I wasn’t sure how long I’d been in that cell. My body odor was so strong that when I moved, a wave of it washed over me, and sometimes it left me feeling nauseous. With no access to sunlight, not even during toilet breaks, all I could do to judge time was count the interruptions to darkness—the delivery of a bowl of cold oatmeal and a glass of water, periodic toilet breaks. If those things were happening twice a day, I’d been in the cell for ten days—but it felt so much longer. My hips and shoulders were bruised from sleeping curled up on the hard floor. I’d been so cold for so long that my mind felt foggy—like my body was shutting down in slow motion.

This trip out of my cell was different. I found myself sitting in a stark room while a Gestapo officer shouted at me.

“You and your husband are traitors to the Reich! Do you have anything to say for yourself?”

Are my children okay?

Why did you arrest me so quickly?

Did Jürgen manage to do any damage before you arrested him?

Is he gone?

Why are you keeping me alive?

Am I ever going home?

And then—a thought struck me, clearer than all the others.

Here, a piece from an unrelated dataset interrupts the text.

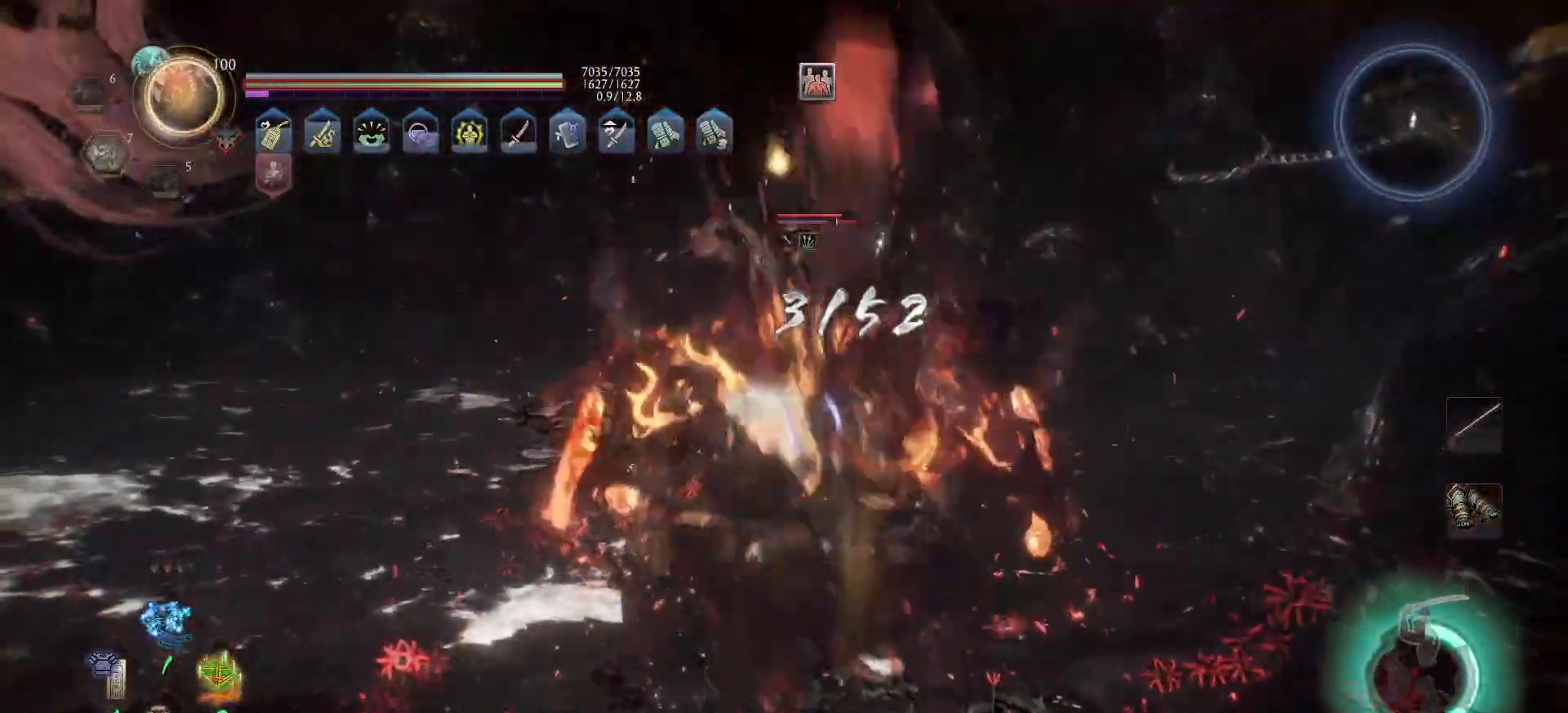
{"buttons": ["Y"], "left_stick": "up", "right_stick": "center", "events": [[83, "R1", "down"], [100, "left_stick", "up-right"], [200, "R1", "up"], [233, "left_stick", "up"], [300, "Y", "down"]]}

He had spoken about Jürgen in the present tense. Was that an accident?

I raised my eyes from the table to look at the man opposite me. The disgust in his eyes was hard to stomach. I wondered how he’d feel if he knew he’d just given me an unexpected gift. There was at least a chance that Jürgen was alive.

That was enough to make me strong again, even though my body was weak. I met his gaze as he shouted at me, insults and threats and accusations, but I didn’t say a word.

Two men took me again, dragging me with rough hands beneath my arms, along the same corridor—but this time, instead of taking me to my cell, they dragged me up a set of stairs. My eyes watered from the sunlight, but I could make out a car waiting outside. They pushed me toward it and into the back seat.

“Where are you taking me?” I asked. No one answered, but to my surprise, the streetscape around us soon told the story.

When the car came to a stop outside my house, the man in the passenger’s seat threw my handbag at me. I fumbled to catch it.